Now we have additional step to measure sql performance

ORM translate query expression into sql queries. If you do not master the specific ORM, you won’t know what kind of sql query produced. Moreover, different ORM produced different query. Now if we concern about the sql performance, we have 2 steps to do. First step is to determine which exactly sql query resulted from ORM, while the other is real measurement with indexes, plan, etc.

Common case is N+1 selects issue with ORM in which handled differently by different ORM, and impact the performance.

Data annotation breaks POCO and SRP

This is specific to EF with data annotation. If you prefer to use fluent api, great on you.

Data annotation break POCO, nuff said. Based on wikipedia, POCO or Plain Old CLR Object is simple object which does not have any dependency to other framework/plugin/tools. Even Serializable and XmlIgnore data annotation breaks POCO, and I’ve already stated that cluttering the class to make it xml serializable is usually bad.

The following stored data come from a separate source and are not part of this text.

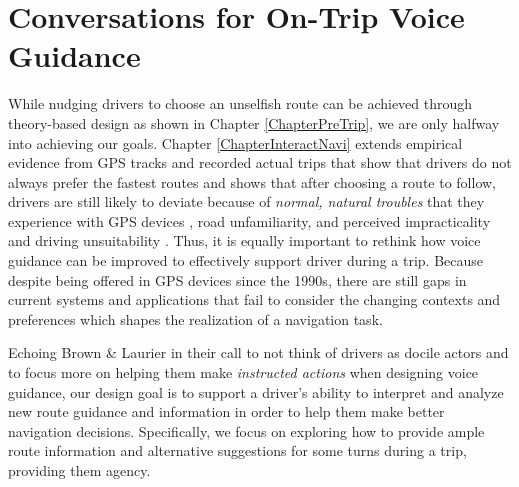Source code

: \chapter{Conversations for On-Trip Voice Guidance}
\label{ChapterConversations}

While nudging drivers to choose an unselfish route can be achieved through theory-based design as shown in Chapter \ref{ChapterPreTrip}, we are only halfway into achieving our goals. Chapter \ref{ChapterInteractNavi} extends empirical evidence from GPS tracks and recorded actual trips that show that drivers do not always prefer the fastest routes \cite{Quercia2014, Zhu2015DoPrinciple,Tang2016AnalyzingData,Fujino2018DetectingTracks,Brown2012TheGPS,Samson:2019:EFI:3290605.3300601} and shows that after choosing a route to follow, drivers are still likely to deviate because of \emph{normal, natural troubles} that they experience with GPS devices \cite{Brown2012TheGPS}, road unfamiliarity, and perceived impracticality and driving unsuitability \cite{Samson:2019:EFI:3290605.3300601}. Thus, it is equally important to rethink how voice guidance can be improved to effectively support driver during a trip. Because despite being offered in GPS devices since the 1990s, there are still gaps in current systems and applications that fail to consider the changing contexts and preferences which shapes the realization of a navigation task. 

Echoing Brown \& Laurier \cite{Brown2012TheGPS} in their call to not think of drivers as docile actors and to focus more on helping them make \textit{instructed actions} when designing voice guidance, our design goal is to support a driver's ability to interpret and analyze new route guidance and information in order to help them make better navigation decisions. Specifically, we focus on exploring how to provide ample route information and alternative suggestions for some turns during a trip, providing them agency.

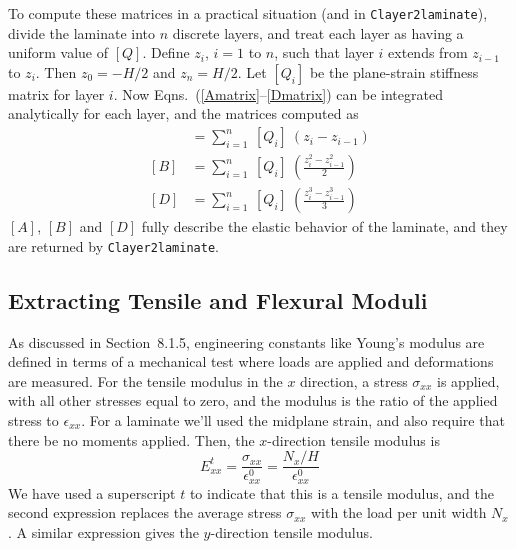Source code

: \documentclass[11pt]{article}
\begin{document}
To compute these matrices in a practical situation (and in \texttt{Clayer2laminate}), divide the laminate into $n$ discrete layers, and treat each layer as having a uniform value of $[Q]$.  Define $z_i$, $i = 1$ to $n$, such that layer $i$ extends from $z_{i-1}$ to $z_{i}$.  Then $z_0 = -H/2$ and $z_n = H/2$.  Let $[Q_i]$ be the plane-strain stiffness matrix for layer $i$.  Now Eqns.~(\ref{Amatrix}--\ref{Dmatrix}) can be integrated analytically for each layer, and the matrices computed as
\begin{align}
     [A] &= \sum_{i=1}^n \: [Q_i] \: \left( z_i - z_{i-1} \right)  \label{Asum} \\
     [B] &= \sum_{i=1}^n  \: [Q_i] \: \left( \frac{z^2_i - z^2_{i-1}}{2} \right)  \label{Bsum}  \\
     [D] &= \sum_{i=1}^n  \: [Q_i] \: \left( \frac{z^3_i - z^3_{i-1}}{3} \right)  \label{Dsum}
\end{align}
$[A]$, $[B]$ and $[D]$ fully describe the elastic behavior of the laminate, and they are returned by \texttt{Clayer2laminate}.  

\subsection*{Extracting Tensile and Flexural Moduli}

As discussed in Section~8.1.5, engineering constants like Young's modulus are defined in terms of a mechanical test where loads are applied and deformations are measured.  For the tensile modulus in the $x$ direction, a stress $\sigma_{xx}$ is applied, with all other stresses equal to zero, and the modulus is the ratio of the applied stress to $\epsilon_{xx}$.  For a laminate we'll used the midplane strain, and also require that there be no moments applied.  Then, the $x$-direction tensile modulus is
\begin{equation}
    E^t_{xx} = \frac{\sigma_{xx}}{\epsilon^0_{xx}}   = \frac{N_{x}/H}{\epsilon^0_{xx}} 
    \label{EtensileDef}
 \end{equation}
We have used a superscript $t$ to indicate that this is a tensile modulus, and the second expression replaces the average stress $\sigma_{xx}$ with the load per unit width $N_x$.  A similar expression gives the $y$-direction tensile modulus.
\end{document}
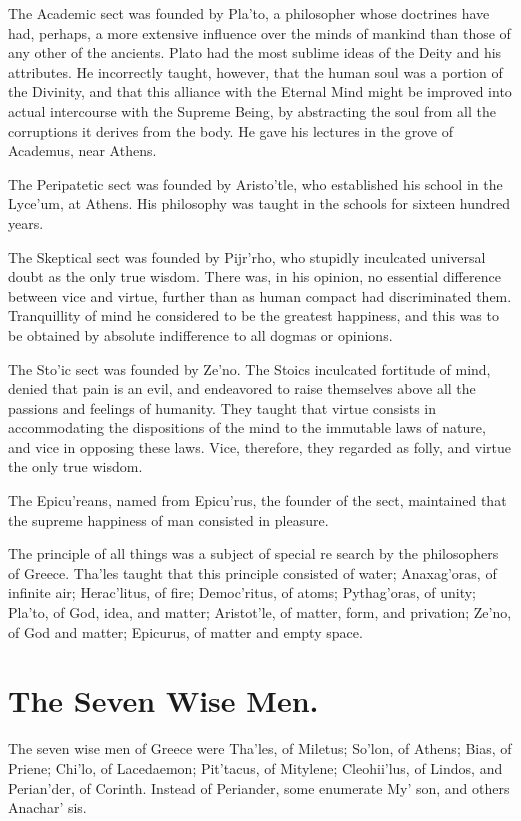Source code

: \documentclass[openany,a4paper]{memoir}
\begin{document}
The Academic sect was founded by Pla'to, a philosopher 
whose doctrines have had, perhaps, a more extensive influence 
over the minds of mankind than those of any other of the 
ancients. Plato had the most sublime ideas of the Deity and 
his attributes. He incorrectly taught, however, that the 
human soul was a portion of the Divinity, and that this alliance with the Eternal Mind might be improved into actual 
intercourse with the Supreme Being, by abstracting the soul 
from all the corruptions it derives from the body. He gave 
his lectures in the grove of Academus, near Athens. 

The Peripatetic sect was founded by Aristo'tle, who established his school in the Lyce'um, at Athens. His philosophy was taught in the schools for sixteen hundred years. 

The Skeptical sect was founded by Pijr'rho, who stupidly 
inculcated universal doubt as the only true wisdom. There 
was, in his opinion, no essential difference between vice and 
virtue, further than as human compact had discriminated 
them. Tranquillity of mind he considered to be the greatest 
happiness, and this was to be obtained by absolute indifference to all dogmas or opinions. 

The Sto'ic sect was founded by Ze'no. The Stoics inculcated fortitude of mind, denied that pain is an evil, and endeavored to raise themselves above all the passions and 
feelings of humanity. They taught that virtue consists in 
accommodating the dispositions of the mind to the immutable laws of nature, and vice in opposing these laws. Vice, 
therefore, they regarded as folly, and virtue the only true 
wisdom. 

The Epicu'reans, named from Epicu'rus, the founder of 
the sect, maintained that the supreme happiness of man consisted in pleasure. 

The principle of all things was a subject of special re
search by the philosophers of Greece. Tha'les taught that 
this principle consisted of water; Anaxag'oras, of infinite 
air; Herac'litus, of fire; Democ'ritus, of atoms; Pythag'oras, of unity; Pla'to, of God, idea, and matter; Aristot'le, of 
matter, form, and privation; Ze'no, of God and matter; Epicurus, of matter and empty space. 

\section{The Seven Wise Men.}

The seven wise men of Greece 
were Tha'les, of Miletus; So'lon, of Athens; Bias, of Priene; Chi'lo, of Lacedaemon; Pit'tacus, of Mitylene; Cleohii'lus, of Lindos, and Perian'der, of Corinth. Instead of 
Periander, some enumerate My' son, and others Anachar' sis. 
\end{document}
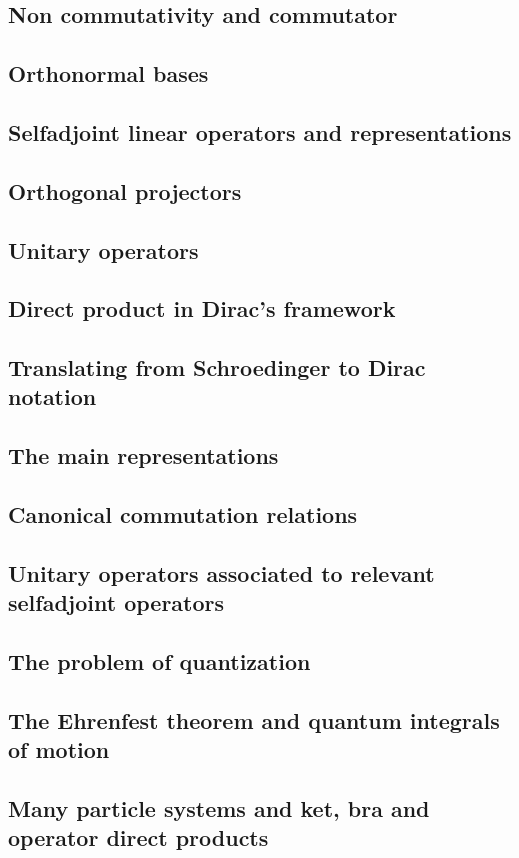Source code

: \documentclass{article}
\begin{document}
\subsection{Non commutativity and commutator}
\subsection{Orthonormal bases}
\subsection{Selfadjoint linear operators and representations}
\subsection{Orthogonal projectors}
\subsection{Unitary operators}
\subsection{Direct product in Dirac’s framework}
\subsection{Translating from Schroedinger to Dirac notation}
\subsection{The main representations}
\subsection{Canonical commutation relations}
\subsection{Unitary operators associated to relevant selfadjoint operators}
\subsection{The problem of quantization}
\subsection{The Ehrenfest theorem and quantum integrals of motion}
\subsection{Many particle systems and ket, bra and operator direct products}
\end{document}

It also breaks SRP. Now that your POCO class has another responsible coupled with it. The additional responsible is handling the way ORM mapping from table to the object. It isn’t wrong, but it’s not clean. The worst part is, you need to modify your POCO class to meet mapping requirement.

The original underlying structure of database is relational

Original post by Martin Fowler states that the root of main problem is the difference in underlying structure between application (OOP) and database (RDBMS). The way they handle relations is different and the way they are processing data is also different. Even Jeff Atwood also said that the ORM problem will be clear by either you remove the “object” aspect or “relational” aspect, either by following table structure in application or using ODBMS. ODBMS is great, but it also has cons compared to RDBMS.

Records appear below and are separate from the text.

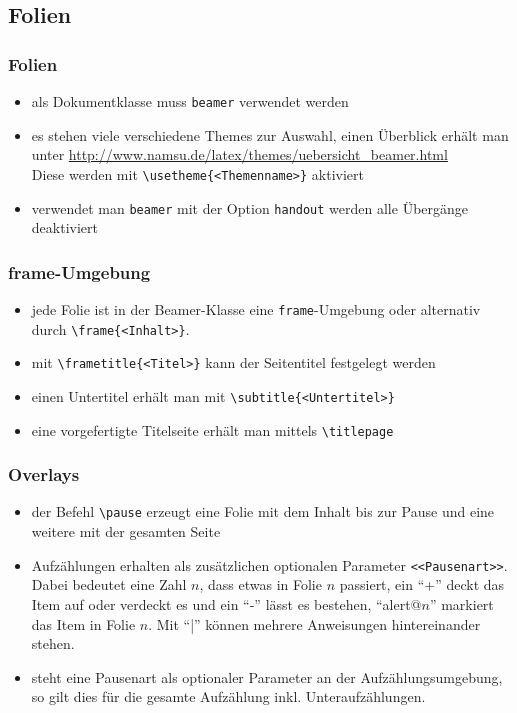\subsection{Folien}

\begin{frame}[fragile]
\frametitle{Folien}
\begin{itemize}[<+->]
  \item als Dokumentklasse muss \texttt{beamer} verwendet werden
  \item es stehen viele verschiedene Themes zur Auswahl, einen Überblick erhält man unter \url{http://www.namsu.de/latex/themes/uebersicht_beamer.html} \\
    Diese werden mit \lstinline[style=Latex]+\usetheme{<Themenname>}+ aktiviert
  \item verwendet man \texttt{beamer} mit der Option \texttt{handout} werden alle Übergänge deaktiviert

\end{itemize}
\end{frame}

\begin{frame}[fragile]
\frametitle{frame-Umgebung}
\begin{itemize}[<+->]
  \item jede Folie ist in der Beamer-Klasse eine \texttt{frame}-Umgebung oder alternativ durch \lstinline[style=Latex]+\frame{<Inhalt>}+.
  \item mit \lstinline[style=Latex]+\frametitle{<Titel>}+ kann der Seitentitel festgelegt werden
  \item einen Untertitel erhält man mit \lstinline[style=Latex]+\subtitle{<Untertitel>}+
  \item eine vorgefertigte Titelseite erhält man mittels \lstinline[style=Latex]+\titlepage+
\end{itemize}
\end{frame}

\begin{frame}[fragile]
\frametitle{Overlays}
\begin{itemize}[<+->]
  \item der Befehl \lstinline[style=Latex]+\pause+ erzeugt eine Folie mit dem Inhalt bis zur Pause und eine weitere mit der gesamten Seite
  \item Aufzählungen erhalten als zusätzlichen optionalen Parameter \lstinline[style=Latex]+<<Pausenart>>+.\\
    Dabei bedeutet eine Zahl $n$, dass etwas in Folie $n$ passiert, ein ``+'' deckt das Item auf oder verdeckt es und ein ``-'' lässt es bestehen, ``alert@$n$'' markiert das Item in Folie $n$. Mit ``|'' können mehrere Anweisungen hintereinander stehen.
  \item steht eine Pausenart als optionaler Parameter an der Aufzählungsumgebung, so gilt dies für die gesamte Aufzählung inkl. Unteraufzählungen.
\end{itemize}
\end{frame}


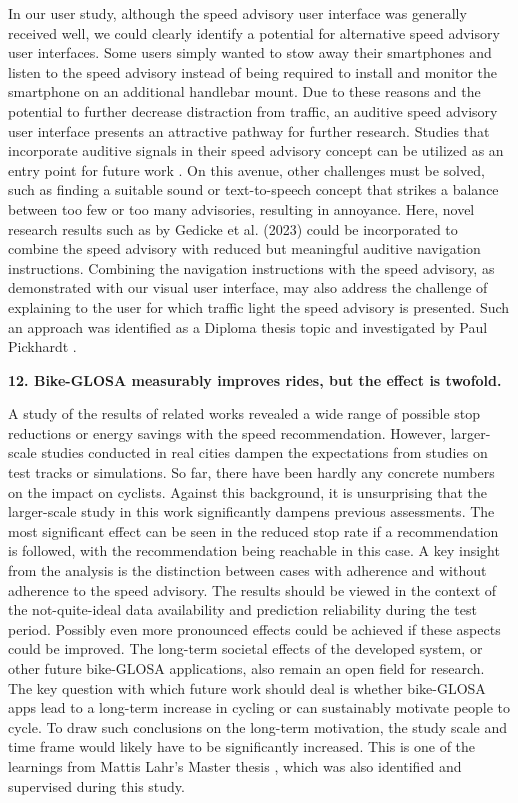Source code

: In our user study, although the speed advisory user interface was generally received well, we could clearly identify a potential for alternative speed advisory user interfaces. Some users simply wanted to stow away their smartphones and listen to the speed advisory instead of being required to install and monitor the smartphone on an additional handlebar mount. Due to these reasons and the potential to further decrease distraction from traffic, an auditive speed advisory user interface presents an attractive pathway for further research. Studies that incorporate auditive signals in their speed advisory concept can be utilized as an entry point for future work \cite{suramardhana_driver-centric_2014, xu_bb_2015, wilson_driver_2017, sokolov_effects_2018, zhang_green_2020, chen_developing_2022}. On this avenue, other challenges must be solved, such as finding a suitable sound or text-to-speech concept that strikes a balance between too few or too many advisories, resulting in annoyance. Here, novel research results such as by Gedicke et al. (2023) \cite{gedicke_selecting_2023} could be incorporated to combine the speed advisory with reduced but meaningful auditive navigation instructions. Combining the navigation instructions with the speed advisory, as demonstrated with our visual user interface, may also address the challenge of explaining to the user for which traffic light the speed advisory is presented. Such an approach was identified as a Diploma thesis topic and investigated by Paul Pickhardt \cite{pickhardt_2023}.

\textbf{\color{cidarkblue}12. Bike-GLOSA measurably improves rides, but the effect is twofold.} 

A study of the results of related works revealed a wide range of possible stop reductions or energy savings with the speed recommendation. However, larger-scale studies conducted in real cities dampen the expectations from studies on test tracks or simulations. So far, there have been hardly any concrete numbers on the impact on cyclists. Against this background, it is unsurprising that the larger-scale study in this work significantly dampens previous assessments. The most significant effect can be seen in the reduced stop rate if a recommendation is followed, with the recommendation being reachable in this case. A key insight from the analysis is the distinction between cases with adherence and without adherence to the speed advisory. The results should be viewed in the context of the not-quite-ideal data availability and prediction reliability during the test period. Possibly even more pronounced effects could be achieved if these aspects could be improved. The long-term societal effects of the developed system, or other future bike-GLOSA applications, also remain an open field for research. The key question with which future work should deal is whether bike-GLOSA apps lead to a long-term increase in cycling or can sustainably motivate people to cycle. To draw such conclusions on the long-term motivation, the study scale and time frame would likely have to be significantly increased. This is one of the learnings from Mattis Lahr's Master thesis \cite{lahr_2023}, which was also identified and supervised during this study.


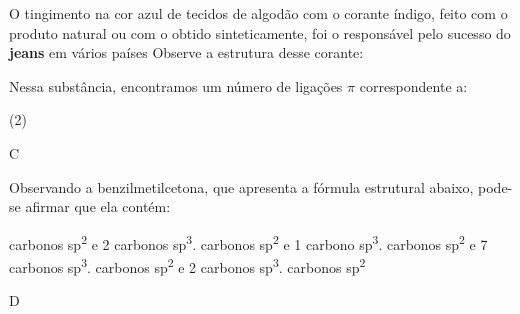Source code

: \documentclass[10pt]{scrartcl}
\begin{document}
\begin{exercise}[points=1]
O tingimento na cor azul de tecidos de algodão com o corante índigo, feito com o produto natural ou com o obtido sinteticamente, foi o responsável pelo sucesso do \textbf{jeans} em vários países
Observe a estrutura desse corante:

\begin{center}
\end{center}

Nessa substância, encontramos um número de ligações \(\pi\) correspondente a:

\begin{choice}(2)
\end{choice}
\end{exercise}
\begin{solution}
C
\end{solution}


\begin{exercise}[points=1]
Observando a benzilmetilcetona, que apresenta a fórmula estrutural abaixo, pode-se afirmar que ela contém:

\begin{center}
\end{center}
\begin{choice}
 carbonos sp\textsuperscript{2} e 2 carbonos sp\textsuperscript{3}.
 carbonos sp\textsuperscript{2} e 1 carbono sp\textsuperscript{3}.
 carbonos sp\textsuperscript{2} e 7 carbonos sp\textsuperscript{3}.
 carbonos sp\textsuperscript{2} e 2 carbonos sp\textsuperscript{3}.
 carbonos sp\textsuperscript{2}
\end{choice}
\end{exercise}
\begin{solution}
D
\end{solution}
\end{document}
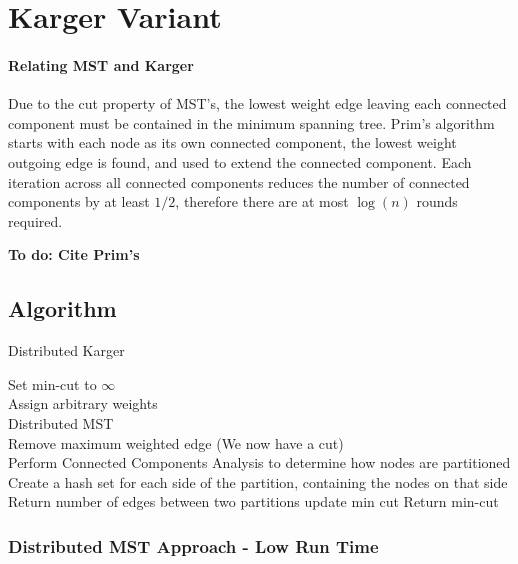 \documentclass[12pt]{article}
\begin{document}
\section{Karger Variant}

\paragraph{Relating MST and Karger}
Due to the cut property of MST's, the lowest weight edge leaving each connected component must be contained in the minimum spanning tree. Prim's algorithm starts with each node as its own connected component, the lowest weight outgoing edge is found, and used to extend the connected component. Each iteration across all connected components reduces the number of connected components by at least $1/2$, therefore there are at most $\log(n)$ rounds required. 

\textbf{To do: Cite Prim's}

\subsection{Algorithm}

\LinesNumbered
\begin{algorithm}[H]
\caption{Distributed Karger}
Set min-cut to $\infty$ \\
 {
  Assign arbitrary weights \\
  Distributed MST \\
  Remove maximum weighted edge (We now have a cut) \\
  Perform Connected Components Analysis to determine how nodes are partitioned \\
  Create a hash set for each side of the partition, containing the nodes on that side \\
  \Reduce{} {
    Return number of edges between two partitions
  }
   {
    update min cut
  }
}
Return min-cut
\end{algorithm}

\subsubsection{Distributed MST Approach - Low Run Time}
\end{document}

When and how many times the query being executed?

I don’t know how good you are with IQueryable abstraction. However even with in memory IEnumerable, there are many times i’ve caught with bug where the iterator is executed multiple times, resulting in inconsistent data properties and increasing cost. With IEnumerable / IQueryable ORM, I don’t know when and how many times exactly the sql query being executed, and it can impact performance considerably.

Additional sources where they have documented the issue

These sources are more like general statements or even the detailed technical one, so I don’t follow it one by one. But it shows you the lists of current problem faced by ORM.

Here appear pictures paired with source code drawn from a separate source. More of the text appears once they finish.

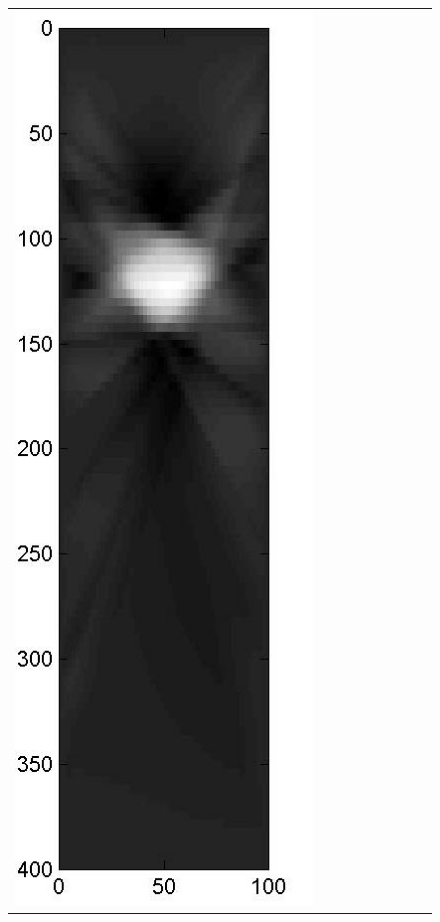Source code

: \documentclass[11pt]{article}
\begin{document}
{\begin{figure}[!h]
\begin{center}
\begin{tabular}{|c|c|c|c|c|c|c|c|c|}
			\includegraphics[width=.9\iwidth]{figures/newFigs/noisy/resultsExp-2-mk}
			&

\end{tabular}
\end{center}
\end{figure}}
\end{document}
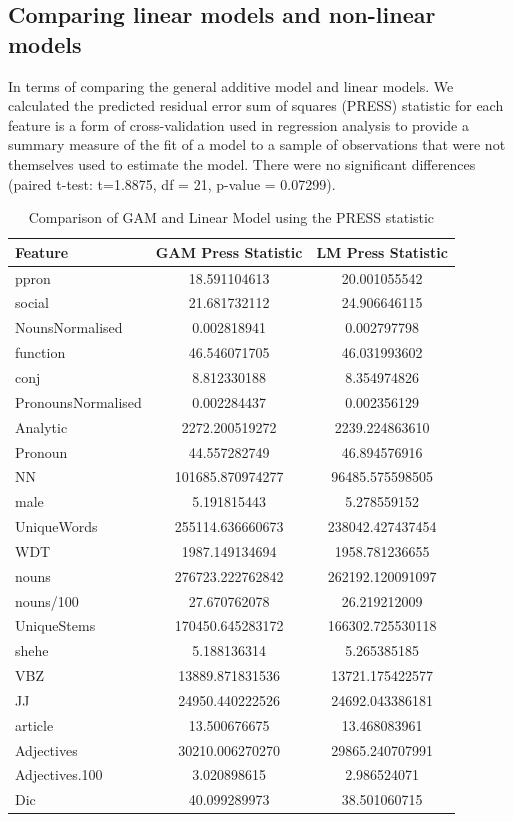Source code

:\documentclass[12pt]{article}
\begin{document}
\subsection{Comparing linear models and non-linear models}
In terms of comparing the general additive model and linear models. We calculated the predicted residual error sum of squares (PRESS) statistic for each feature is a form of cross-validation used in regression analysis to provide a summary measure of the fit of a model to a sample of observations that were not themselves used to estimate the model. There were no significant differences (paired t-test: t=1.8875, df  = 21, p-value = 0.07299). 

\begin{table}[H]
	\begin{center}
	\begin{tabular}{ | l | c | c |}
		\hline
		Feature & GAM Press Statistic & LM Press Statistic \\ \hline
		ppron & 18.591104613 & 20.001055542 \\ \hline
		social & 21.681732112 & 24.906646115  \\ \hline
		NounsNormalised & 0.002818941 & 0.002797798\\ \hline
		function & 46.546071705 & 46.031993602 \\ \hline
		conj & 8.812330188 & 8.354974826 \\ \hline
		PronounsNormalised & 0.002284437 & 0.002356129\\ \hline
		Analytic & 2272.200519272 & 2239.224863610 \\ \hline
		Pronoun & 44.557282749 & 46.894576916 \\ \hline		
		NN & 101685.870974277 & 96485.575598505 \\ \hline
		male & 5.191815443 & 5.278559152 \\ \hline
		UniqueWords & 255114.636660673 & 238042.427437454 \\ \hline
		WDT & 1987.149134694 & 1958.781236655 \\ \hline
		nouns & 276723.222762842 & 262192.120091097 \\ \hline
		nouns/100 & 27.670762078 & 26.219212009 \\ \hline
		UniqueStems & 170450.645283172 & 166302.725530118 \\ \hline
		shehe & 5.188136314 & 5.265385185 \\ \hline
		VBZ & 13889.871831536 & 13721.175422577 \\ \hline
		JJ & 24950.440222526 & 24692.043386181 \\ \hline
		article & 13.500676675 & 13.468083961 \\ \hline	
		Adjectives & 30210.006270270 & 29865.240707991 \\ \hline	
		Adjectives.100 & 3.020898615 & 2.986524071 \\ \hline
		Dic & 40.099289973 & 38.501060715 \\ \hline	
	\end{tabular}
	\caption{\label{tab:table-name}Comparison of GAM and Linear Model using the PRESS statistic}
	\end{center} 
\end{table}
\end{document}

http://en.wikipedia.org/wiki/Object-relational_impedance_mismatch

http://programmers.stackexchange.com/questions/120321/is-orm-an-anti-pattern

Conclusion

As a developer / architect that concern with clean code, consistency, coding standard and convention, I don’t think that ORM will suit me. There is simply too many corner cases that can’t be handled by current ORM, and I don’t like (and don’t have time) to document every cases that cannot be handled, and the solution or workaround. It’ll be a pain to teach to the new developer your ORM case handling standard. Moreover it can cause you more time to fix the problem caused by the ORM rather than it’s benefit.

However if you find yourself confident that you can handle the corner cases, or if you exactly know that the application won’t face those corner case with ORM, then it’s a great tool to be used.